Rechtliche Beurteilung

Die Grundrechtsbeschwerde zeigt zutreffend auf, dass Gerald T***** im Grundrecht auf persönliche Freiheit verletzt wurde.

Zwar verfehlt der Angeklagte die in Betreff der Sachverhaltsgrundlage des dringenden Tatverdachts gebotene Bezugnahme auf die Argumentation des Oberlandesgerichts; auf die Darlegung von Begründungsmängeln oder von erheblichen Bedenken hinsichtlich der Tatsachengrundlage im angefochtenen Beschluss gerichtete Einwände (§ 281 Abs 1 Z 5 und 5a StPO iVm § 10 GRBG) lässt die weitgehend nur das Vorbringen in Enthaftungsantrag und Haftbeschwerde wiederholende Grundrechtsbeschwerde vermissen (vgl aber zB RIS Justiz RS01101406: Die Begründung des dringenden Tatverdachts kann im Grundrechtsbeschwerdeverfahren in sinngemäßer Anwendung der Z 5 und 5a des § 281 Abs 1 StPO angefochten werden).

In Ansehung des Haftgrundes überprüft der Oberste Gerichtshof im Grundrechtsbeschwerdeverfahren die rechtliche Annahme der in § 173 Abs 2 StPO genannten Gefahr (Prognoseentscheidung) darauf, ob sich diese angesichts der zugrunde gelegten bestimmten Tatsachen als willkürlich, mit anderen Worten nicht oder nur offenbar unzureichend begründet darstellt (RIS Justiz RS0117806). Davon kann im gegebenen Fall bei den vom Oberlandesgericht aktenkonform auch unter Berücksichtigung von Divergenzen in den Aussagen der Zeugin angestellten Erwägungen keine Rede sein (BS 4 f).

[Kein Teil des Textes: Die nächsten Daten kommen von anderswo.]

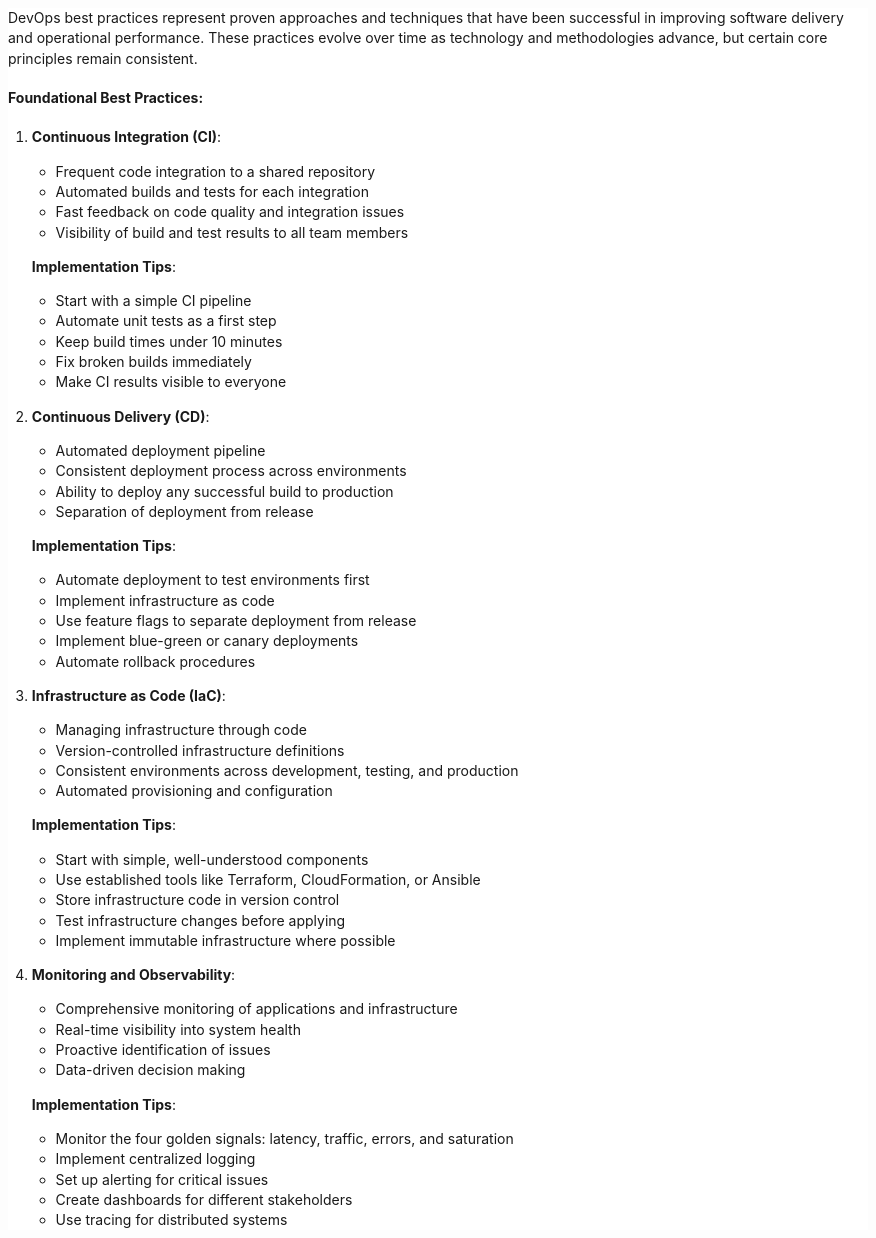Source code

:DevOps best practices represent proven approaches and techniques that have been successful in improving software delivery and operational performance. These practices evolve over time as technology and methodologies advance, but certain core principles remain consistent.

#### Foundational Best Practices:

1. **Continuous Integration (CI)**:
   - Frequent code integration to a shared repository
   - Automated builds and tests for each integration
   - Fast feedback on code quality and integration issues
   - Visibility of build and test results to all team members

   **Implementation Tips**:
   - Start with a simple CI pipeline
   - Automate unit tests as a first step
   - Keep build times under 10 minutes
   - Fix broken builds immediately
   - Make CI results visible to everyone

2. **Continuous Delivery (CD)**:
   - Automated deployment pipeline
   - Consistent deployment process across environments
   - Ability to deploy any successful build to production
   - Separation of deployment from release

   **Implementation Tips**:
   - Automate deployment to test environments first
   - Implement infrastructure as code
   - Use feature flags to separate deployment from release
   - Implement blue-green or canary deployments
   - Automate rollback procedures

3. **Infrastructure as Code (IaC)**:
   - Managing infrastructure through code
   - Version-controlled infrastructure definitions
   - Consistent environments across development, testing, and production
   - Automated provisioning and configuration

   **Implementation Tips**:
   - Start with simple, well-understood components
   - Use established tools like Terraform, CloudFormation, or Ansible
   - Store infrastructure code in version control
   - Test infrastructure changes before applying
   - Implement immutable infrastructure where possible

4. **Monitoring and Observability**:
   - Comprehensive monitoring of applications and infrastructure
   - Real-time visibility into system health
   - Proactive identification of issues
   - Data-driven decision making

   **Implementation Tips**:
   - Monitor the four golden signals: latency, traffic, errors, and saturation
   - Implement centralized logging
   - Set up alerting for critical issues
   - Create dashboards for different stakeholders
   - Use tracing for distributed systems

In seinem Grundrecht auf persönliche Freiheit wurde der Angeklagte jedoch vom Oberlandesgericht Graz dadurch verletzt, dass es die gravierende Säumnis im Hauptverfahren schlichtweg ignorierte:

Die Hauptverhandlung wurde vom Vorsitzenden, ohne dass eine besondere Schwierigkeit oder ein besonderer Umfang der Strafsache gegeben wäre, am 12. August 2008 erst für den 31. Oktober 2008 anberaumt (ON 1 S 9), was dem in Haftsachen geltenden besonderen Beschleunigungsgebot (§§ 9 Abs 2, 177 Abs 1 StPO) krass widerstreitet. Allfällige Organisationsmängel im Bereich des Erstgerichts vermögen daran nichts zu ändern (15 Os 24/07d, EvBl 2007/112, 611 = JBl 2007, 606 mwN; Kirchbacher/Rami , WK StPO Vor §§ 173–197 Rz 29).

Diese ins Gewicht fallende Säumnis des Erstgerichts, die vom Angeklagten in der Haftbeschwerde ausdrücklich beanstandet worden war, blieb in der Beschwerdeentscheidung unbeachtet. Indem es das Oberlandesgericht unterließ, die Grundrechtsverletzung anzuerkennen und durch einen Auftrag an das Landesgericht für Strafsachen Graz, die Hauptverhandlung ehest durchzuführen, Abhilfe zu schaffen (vgl 14 Os 65/08b, EvBl 2008/137, 686 sowie RIS Justiz RS0120790 [T16]), verletzte es den Angeklagten seinerseits im Grundrecht auf persönliche Freiheit.

Es war daher in Übereinstimmung mit der Stellungnahme der Generalprokuratur in Stattgebung der Grundrechtsbeschwerde - jedoch ohne Aufhebung des angefochtenen Beschlusses (vgl RIS Justiz RS0120790 [T13]) - auszusprechen, dass Gerald T***** im Grundrecht auf persönliche Freiheit verletzt wurde.